* WORK INSTRUCTION 1 *
In the Prime Minister's Question Time transcript, whom was the Prime Minister quoting when he read out the line about "the narrative of fairness"?

* EXCERPTED PASSAGE *
════════

The Rt. Hon. Sir John Major KG CH

Prime Minister of Great Britain and Northern Ireland 1990-1997

1996Prime Minister (1990-1997)

PMQT – 20 February 1996

Below is the text of Prime Minister’s Question Time from 20th February 1996.


PRIME MINISTER:

 

Engagements

Q1. Mr. Martyn Jones: To ask the Prime Minister if he will list his official engagements for Tuesday 20 February.

The Prime Minister (Mr. John Major): This morning, I had meetings with ministerial colleagues and others. In addition to my duties in the House, I shall be having further meetings later today.

Mr. Jones: Does Prime Minister accept Sir Richard Scott’s judgement that the Attorney-General was personally at fault? Given the collapse in public confidence in him, is it not time that the right hon. Gentleman started referring to him as unassailable?

The Prime Minister: I have to say that I believe that the Attorney-General acted perfectly properly throughout this whole affair.

“How the narrative of fairness can be fabricated into an indictment of the Attorney-General, I fail to follow.”

Mr. Mackinlay: It is because he is an awful lawyer.

The Prime Minister: I am sorry to hear what the hon. Member for Thurrock (Mr. Mackinlay) below the Gangway says because I was quoting the defence counsel at the Matrix Churchill trial.

Mr. Matthew Banks: On a different point, does my right hon. Friend recall the dark days of nationalised industries when they cost the taxpayer £50 million a week? Is he able to contrast that with the position now where, in the private sector, they contribute £50 million to the national coffers? Is that not about five new schools a week? Is that not something that the Labour party simply has not grasped?

The Prime Minister: I agree with my hon. Friend about the advantages of private ownership over public ownership. We have seen this in a wide range of areas over many years. I have no doubt that, wherever appropriate, things are better handled in the private sector and should be in the private sector rather than in the public sector. That is so in terms both of the experience that we have of the way in which the private sector operates and of the general demand to make this country competitive, with the lowest possible tax regime consistent with that.

════════

* PROVIDED DATA *
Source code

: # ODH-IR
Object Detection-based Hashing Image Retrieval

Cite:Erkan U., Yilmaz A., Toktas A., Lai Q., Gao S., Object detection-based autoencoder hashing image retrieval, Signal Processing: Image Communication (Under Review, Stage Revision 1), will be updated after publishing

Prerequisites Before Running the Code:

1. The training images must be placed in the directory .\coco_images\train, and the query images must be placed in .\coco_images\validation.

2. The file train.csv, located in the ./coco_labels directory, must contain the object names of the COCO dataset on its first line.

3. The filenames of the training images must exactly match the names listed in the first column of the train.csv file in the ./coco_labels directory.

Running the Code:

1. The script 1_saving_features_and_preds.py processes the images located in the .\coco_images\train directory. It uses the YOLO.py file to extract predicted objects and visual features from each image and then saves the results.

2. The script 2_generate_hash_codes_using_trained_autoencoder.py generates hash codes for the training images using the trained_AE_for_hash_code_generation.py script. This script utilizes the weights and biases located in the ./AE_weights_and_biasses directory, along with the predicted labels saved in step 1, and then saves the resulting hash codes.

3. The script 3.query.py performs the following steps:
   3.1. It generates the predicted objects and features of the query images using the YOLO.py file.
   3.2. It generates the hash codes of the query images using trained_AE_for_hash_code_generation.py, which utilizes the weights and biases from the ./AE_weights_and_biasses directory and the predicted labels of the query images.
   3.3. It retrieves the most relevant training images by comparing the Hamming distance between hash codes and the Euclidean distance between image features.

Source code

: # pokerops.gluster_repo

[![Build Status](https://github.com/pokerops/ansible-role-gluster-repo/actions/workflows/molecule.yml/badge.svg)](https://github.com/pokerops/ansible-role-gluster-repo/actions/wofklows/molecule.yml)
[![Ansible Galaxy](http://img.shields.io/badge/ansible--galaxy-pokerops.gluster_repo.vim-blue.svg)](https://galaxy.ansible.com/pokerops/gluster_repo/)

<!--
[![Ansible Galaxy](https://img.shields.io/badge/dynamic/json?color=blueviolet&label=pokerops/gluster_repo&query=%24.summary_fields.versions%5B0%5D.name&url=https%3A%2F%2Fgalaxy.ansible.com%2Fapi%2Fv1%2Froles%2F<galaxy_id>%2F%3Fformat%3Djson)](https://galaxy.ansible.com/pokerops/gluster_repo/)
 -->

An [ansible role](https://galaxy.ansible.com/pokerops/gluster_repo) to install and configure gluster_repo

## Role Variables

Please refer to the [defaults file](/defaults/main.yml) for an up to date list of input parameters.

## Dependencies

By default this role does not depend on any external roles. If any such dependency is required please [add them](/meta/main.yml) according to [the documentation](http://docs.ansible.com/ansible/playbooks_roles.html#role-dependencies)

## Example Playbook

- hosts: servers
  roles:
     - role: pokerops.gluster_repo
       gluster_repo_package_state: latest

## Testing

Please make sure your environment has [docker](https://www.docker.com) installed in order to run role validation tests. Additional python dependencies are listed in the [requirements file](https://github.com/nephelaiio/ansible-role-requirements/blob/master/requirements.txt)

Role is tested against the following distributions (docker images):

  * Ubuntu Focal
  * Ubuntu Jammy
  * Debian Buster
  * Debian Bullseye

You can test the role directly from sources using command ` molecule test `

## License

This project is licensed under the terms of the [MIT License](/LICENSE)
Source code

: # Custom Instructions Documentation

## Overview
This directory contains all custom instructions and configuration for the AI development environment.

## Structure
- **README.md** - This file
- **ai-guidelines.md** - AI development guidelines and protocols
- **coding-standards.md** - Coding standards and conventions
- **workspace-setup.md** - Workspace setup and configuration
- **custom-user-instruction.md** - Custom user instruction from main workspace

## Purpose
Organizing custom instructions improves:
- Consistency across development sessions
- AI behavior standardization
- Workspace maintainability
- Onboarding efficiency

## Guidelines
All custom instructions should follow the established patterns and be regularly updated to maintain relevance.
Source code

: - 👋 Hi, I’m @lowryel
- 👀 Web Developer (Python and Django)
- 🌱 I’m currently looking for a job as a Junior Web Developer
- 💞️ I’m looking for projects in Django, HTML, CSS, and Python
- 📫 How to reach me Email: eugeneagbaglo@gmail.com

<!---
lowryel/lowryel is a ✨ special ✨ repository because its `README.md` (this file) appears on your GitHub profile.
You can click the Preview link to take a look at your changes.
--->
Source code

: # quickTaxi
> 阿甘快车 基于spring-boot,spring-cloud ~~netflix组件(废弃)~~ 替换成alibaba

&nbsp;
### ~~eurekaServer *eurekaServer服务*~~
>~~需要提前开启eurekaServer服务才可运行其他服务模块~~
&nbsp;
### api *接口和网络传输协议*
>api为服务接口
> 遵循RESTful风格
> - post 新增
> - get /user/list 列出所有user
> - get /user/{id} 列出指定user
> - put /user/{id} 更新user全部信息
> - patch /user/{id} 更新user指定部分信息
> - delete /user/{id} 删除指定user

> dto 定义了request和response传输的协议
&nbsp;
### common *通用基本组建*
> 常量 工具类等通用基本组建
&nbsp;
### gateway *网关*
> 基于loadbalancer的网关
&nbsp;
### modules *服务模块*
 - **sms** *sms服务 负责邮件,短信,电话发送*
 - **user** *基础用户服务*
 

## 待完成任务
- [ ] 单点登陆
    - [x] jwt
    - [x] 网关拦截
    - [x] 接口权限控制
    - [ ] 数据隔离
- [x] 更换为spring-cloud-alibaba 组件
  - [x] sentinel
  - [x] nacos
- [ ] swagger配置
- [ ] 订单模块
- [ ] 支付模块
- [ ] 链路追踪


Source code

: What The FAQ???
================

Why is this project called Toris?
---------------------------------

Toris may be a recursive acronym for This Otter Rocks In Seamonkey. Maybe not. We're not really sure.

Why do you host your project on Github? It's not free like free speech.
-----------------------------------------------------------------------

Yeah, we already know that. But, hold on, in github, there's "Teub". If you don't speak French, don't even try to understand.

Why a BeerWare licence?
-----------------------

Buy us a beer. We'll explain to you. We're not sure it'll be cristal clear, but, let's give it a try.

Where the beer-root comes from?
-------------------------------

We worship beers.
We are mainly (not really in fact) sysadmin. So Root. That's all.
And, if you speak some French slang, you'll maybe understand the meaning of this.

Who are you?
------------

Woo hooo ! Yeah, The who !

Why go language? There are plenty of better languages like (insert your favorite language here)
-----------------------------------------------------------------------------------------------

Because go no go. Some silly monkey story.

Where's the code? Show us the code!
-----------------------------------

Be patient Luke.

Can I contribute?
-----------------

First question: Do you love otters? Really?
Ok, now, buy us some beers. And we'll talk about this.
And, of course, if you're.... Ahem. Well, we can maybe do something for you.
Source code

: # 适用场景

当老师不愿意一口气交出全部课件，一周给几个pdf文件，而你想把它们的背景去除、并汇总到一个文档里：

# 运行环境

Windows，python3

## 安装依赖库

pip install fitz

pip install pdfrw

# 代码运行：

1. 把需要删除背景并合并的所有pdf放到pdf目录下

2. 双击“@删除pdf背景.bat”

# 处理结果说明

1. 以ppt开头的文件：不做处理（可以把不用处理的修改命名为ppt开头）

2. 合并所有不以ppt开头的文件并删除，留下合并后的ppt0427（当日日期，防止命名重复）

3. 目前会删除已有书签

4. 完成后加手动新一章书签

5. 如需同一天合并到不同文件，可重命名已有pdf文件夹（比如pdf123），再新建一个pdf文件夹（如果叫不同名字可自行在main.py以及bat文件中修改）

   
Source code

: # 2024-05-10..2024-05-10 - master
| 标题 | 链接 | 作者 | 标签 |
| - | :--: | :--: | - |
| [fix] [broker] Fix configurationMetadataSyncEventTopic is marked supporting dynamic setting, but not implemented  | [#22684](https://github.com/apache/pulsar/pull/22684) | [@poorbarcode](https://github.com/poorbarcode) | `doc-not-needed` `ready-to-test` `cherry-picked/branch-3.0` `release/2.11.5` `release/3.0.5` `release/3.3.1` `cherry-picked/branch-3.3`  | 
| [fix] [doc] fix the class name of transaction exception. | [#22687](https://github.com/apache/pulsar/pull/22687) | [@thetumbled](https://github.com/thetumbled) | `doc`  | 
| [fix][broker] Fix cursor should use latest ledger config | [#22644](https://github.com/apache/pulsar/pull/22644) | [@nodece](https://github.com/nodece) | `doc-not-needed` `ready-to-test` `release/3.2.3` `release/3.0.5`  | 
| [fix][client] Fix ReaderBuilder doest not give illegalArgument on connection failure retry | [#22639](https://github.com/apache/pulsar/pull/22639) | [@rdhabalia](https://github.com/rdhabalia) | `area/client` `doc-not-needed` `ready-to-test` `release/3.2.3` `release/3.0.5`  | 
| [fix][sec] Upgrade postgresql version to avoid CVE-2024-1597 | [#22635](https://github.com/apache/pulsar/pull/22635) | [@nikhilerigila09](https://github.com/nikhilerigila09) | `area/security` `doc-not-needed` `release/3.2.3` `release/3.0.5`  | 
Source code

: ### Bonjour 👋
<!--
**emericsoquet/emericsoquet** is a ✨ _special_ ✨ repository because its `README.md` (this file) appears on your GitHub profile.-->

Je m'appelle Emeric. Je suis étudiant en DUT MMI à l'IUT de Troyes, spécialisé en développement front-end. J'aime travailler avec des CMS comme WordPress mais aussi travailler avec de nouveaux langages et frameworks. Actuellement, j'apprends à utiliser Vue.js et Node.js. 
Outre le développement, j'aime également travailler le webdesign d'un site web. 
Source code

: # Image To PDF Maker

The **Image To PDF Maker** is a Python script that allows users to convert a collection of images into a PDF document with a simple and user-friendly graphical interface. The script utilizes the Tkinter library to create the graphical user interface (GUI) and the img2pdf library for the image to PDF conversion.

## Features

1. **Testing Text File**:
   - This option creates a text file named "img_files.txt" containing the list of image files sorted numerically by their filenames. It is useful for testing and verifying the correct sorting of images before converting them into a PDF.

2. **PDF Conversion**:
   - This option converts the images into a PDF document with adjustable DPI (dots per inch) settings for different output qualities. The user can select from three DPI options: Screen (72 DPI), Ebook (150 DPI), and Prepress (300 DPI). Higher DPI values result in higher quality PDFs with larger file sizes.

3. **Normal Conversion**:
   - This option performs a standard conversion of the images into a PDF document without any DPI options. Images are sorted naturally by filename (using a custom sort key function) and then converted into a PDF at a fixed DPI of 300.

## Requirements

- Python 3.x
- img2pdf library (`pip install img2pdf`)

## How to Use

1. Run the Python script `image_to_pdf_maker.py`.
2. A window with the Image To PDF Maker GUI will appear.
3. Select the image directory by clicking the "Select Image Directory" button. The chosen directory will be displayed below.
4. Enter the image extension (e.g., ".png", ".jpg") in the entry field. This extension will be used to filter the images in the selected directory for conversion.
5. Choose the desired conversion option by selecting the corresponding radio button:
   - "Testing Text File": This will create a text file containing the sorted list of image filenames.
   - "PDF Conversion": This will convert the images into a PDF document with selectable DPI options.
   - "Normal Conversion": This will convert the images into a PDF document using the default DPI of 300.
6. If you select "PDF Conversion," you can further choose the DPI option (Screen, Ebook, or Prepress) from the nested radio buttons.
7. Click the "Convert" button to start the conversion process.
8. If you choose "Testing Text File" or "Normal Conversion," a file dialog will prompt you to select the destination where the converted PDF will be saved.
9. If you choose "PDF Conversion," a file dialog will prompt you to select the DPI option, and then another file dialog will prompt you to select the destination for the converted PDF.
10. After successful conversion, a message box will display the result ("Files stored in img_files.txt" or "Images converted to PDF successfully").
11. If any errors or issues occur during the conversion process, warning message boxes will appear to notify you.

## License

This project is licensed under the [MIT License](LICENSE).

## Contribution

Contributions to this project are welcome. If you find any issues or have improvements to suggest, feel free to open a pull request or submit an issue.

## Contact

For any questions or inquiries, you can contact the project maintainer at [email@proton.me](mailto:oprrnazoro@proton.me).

════════

* WORK INSTRUCTION 2 *
Transcribe the lines of the rows from the one containing "## Contribution" through the end of the rows, both ends included, reproducing each line unchanged.

* WRITTEN RESPONSE 1 *
He was quoting the defence counsel at the Matrix Churchill trial.

* WRITTEN RESPONSE 2 *
## Contribution

Contributions to this project are welcome. If you find any issues or have improvements to suggest, feel free to open a pull request or submit an issue.

## Contact

For any questions or inquiries, you can contact the project maintainer at [email@proton.me](mailto:oprrnazoro@proton.me).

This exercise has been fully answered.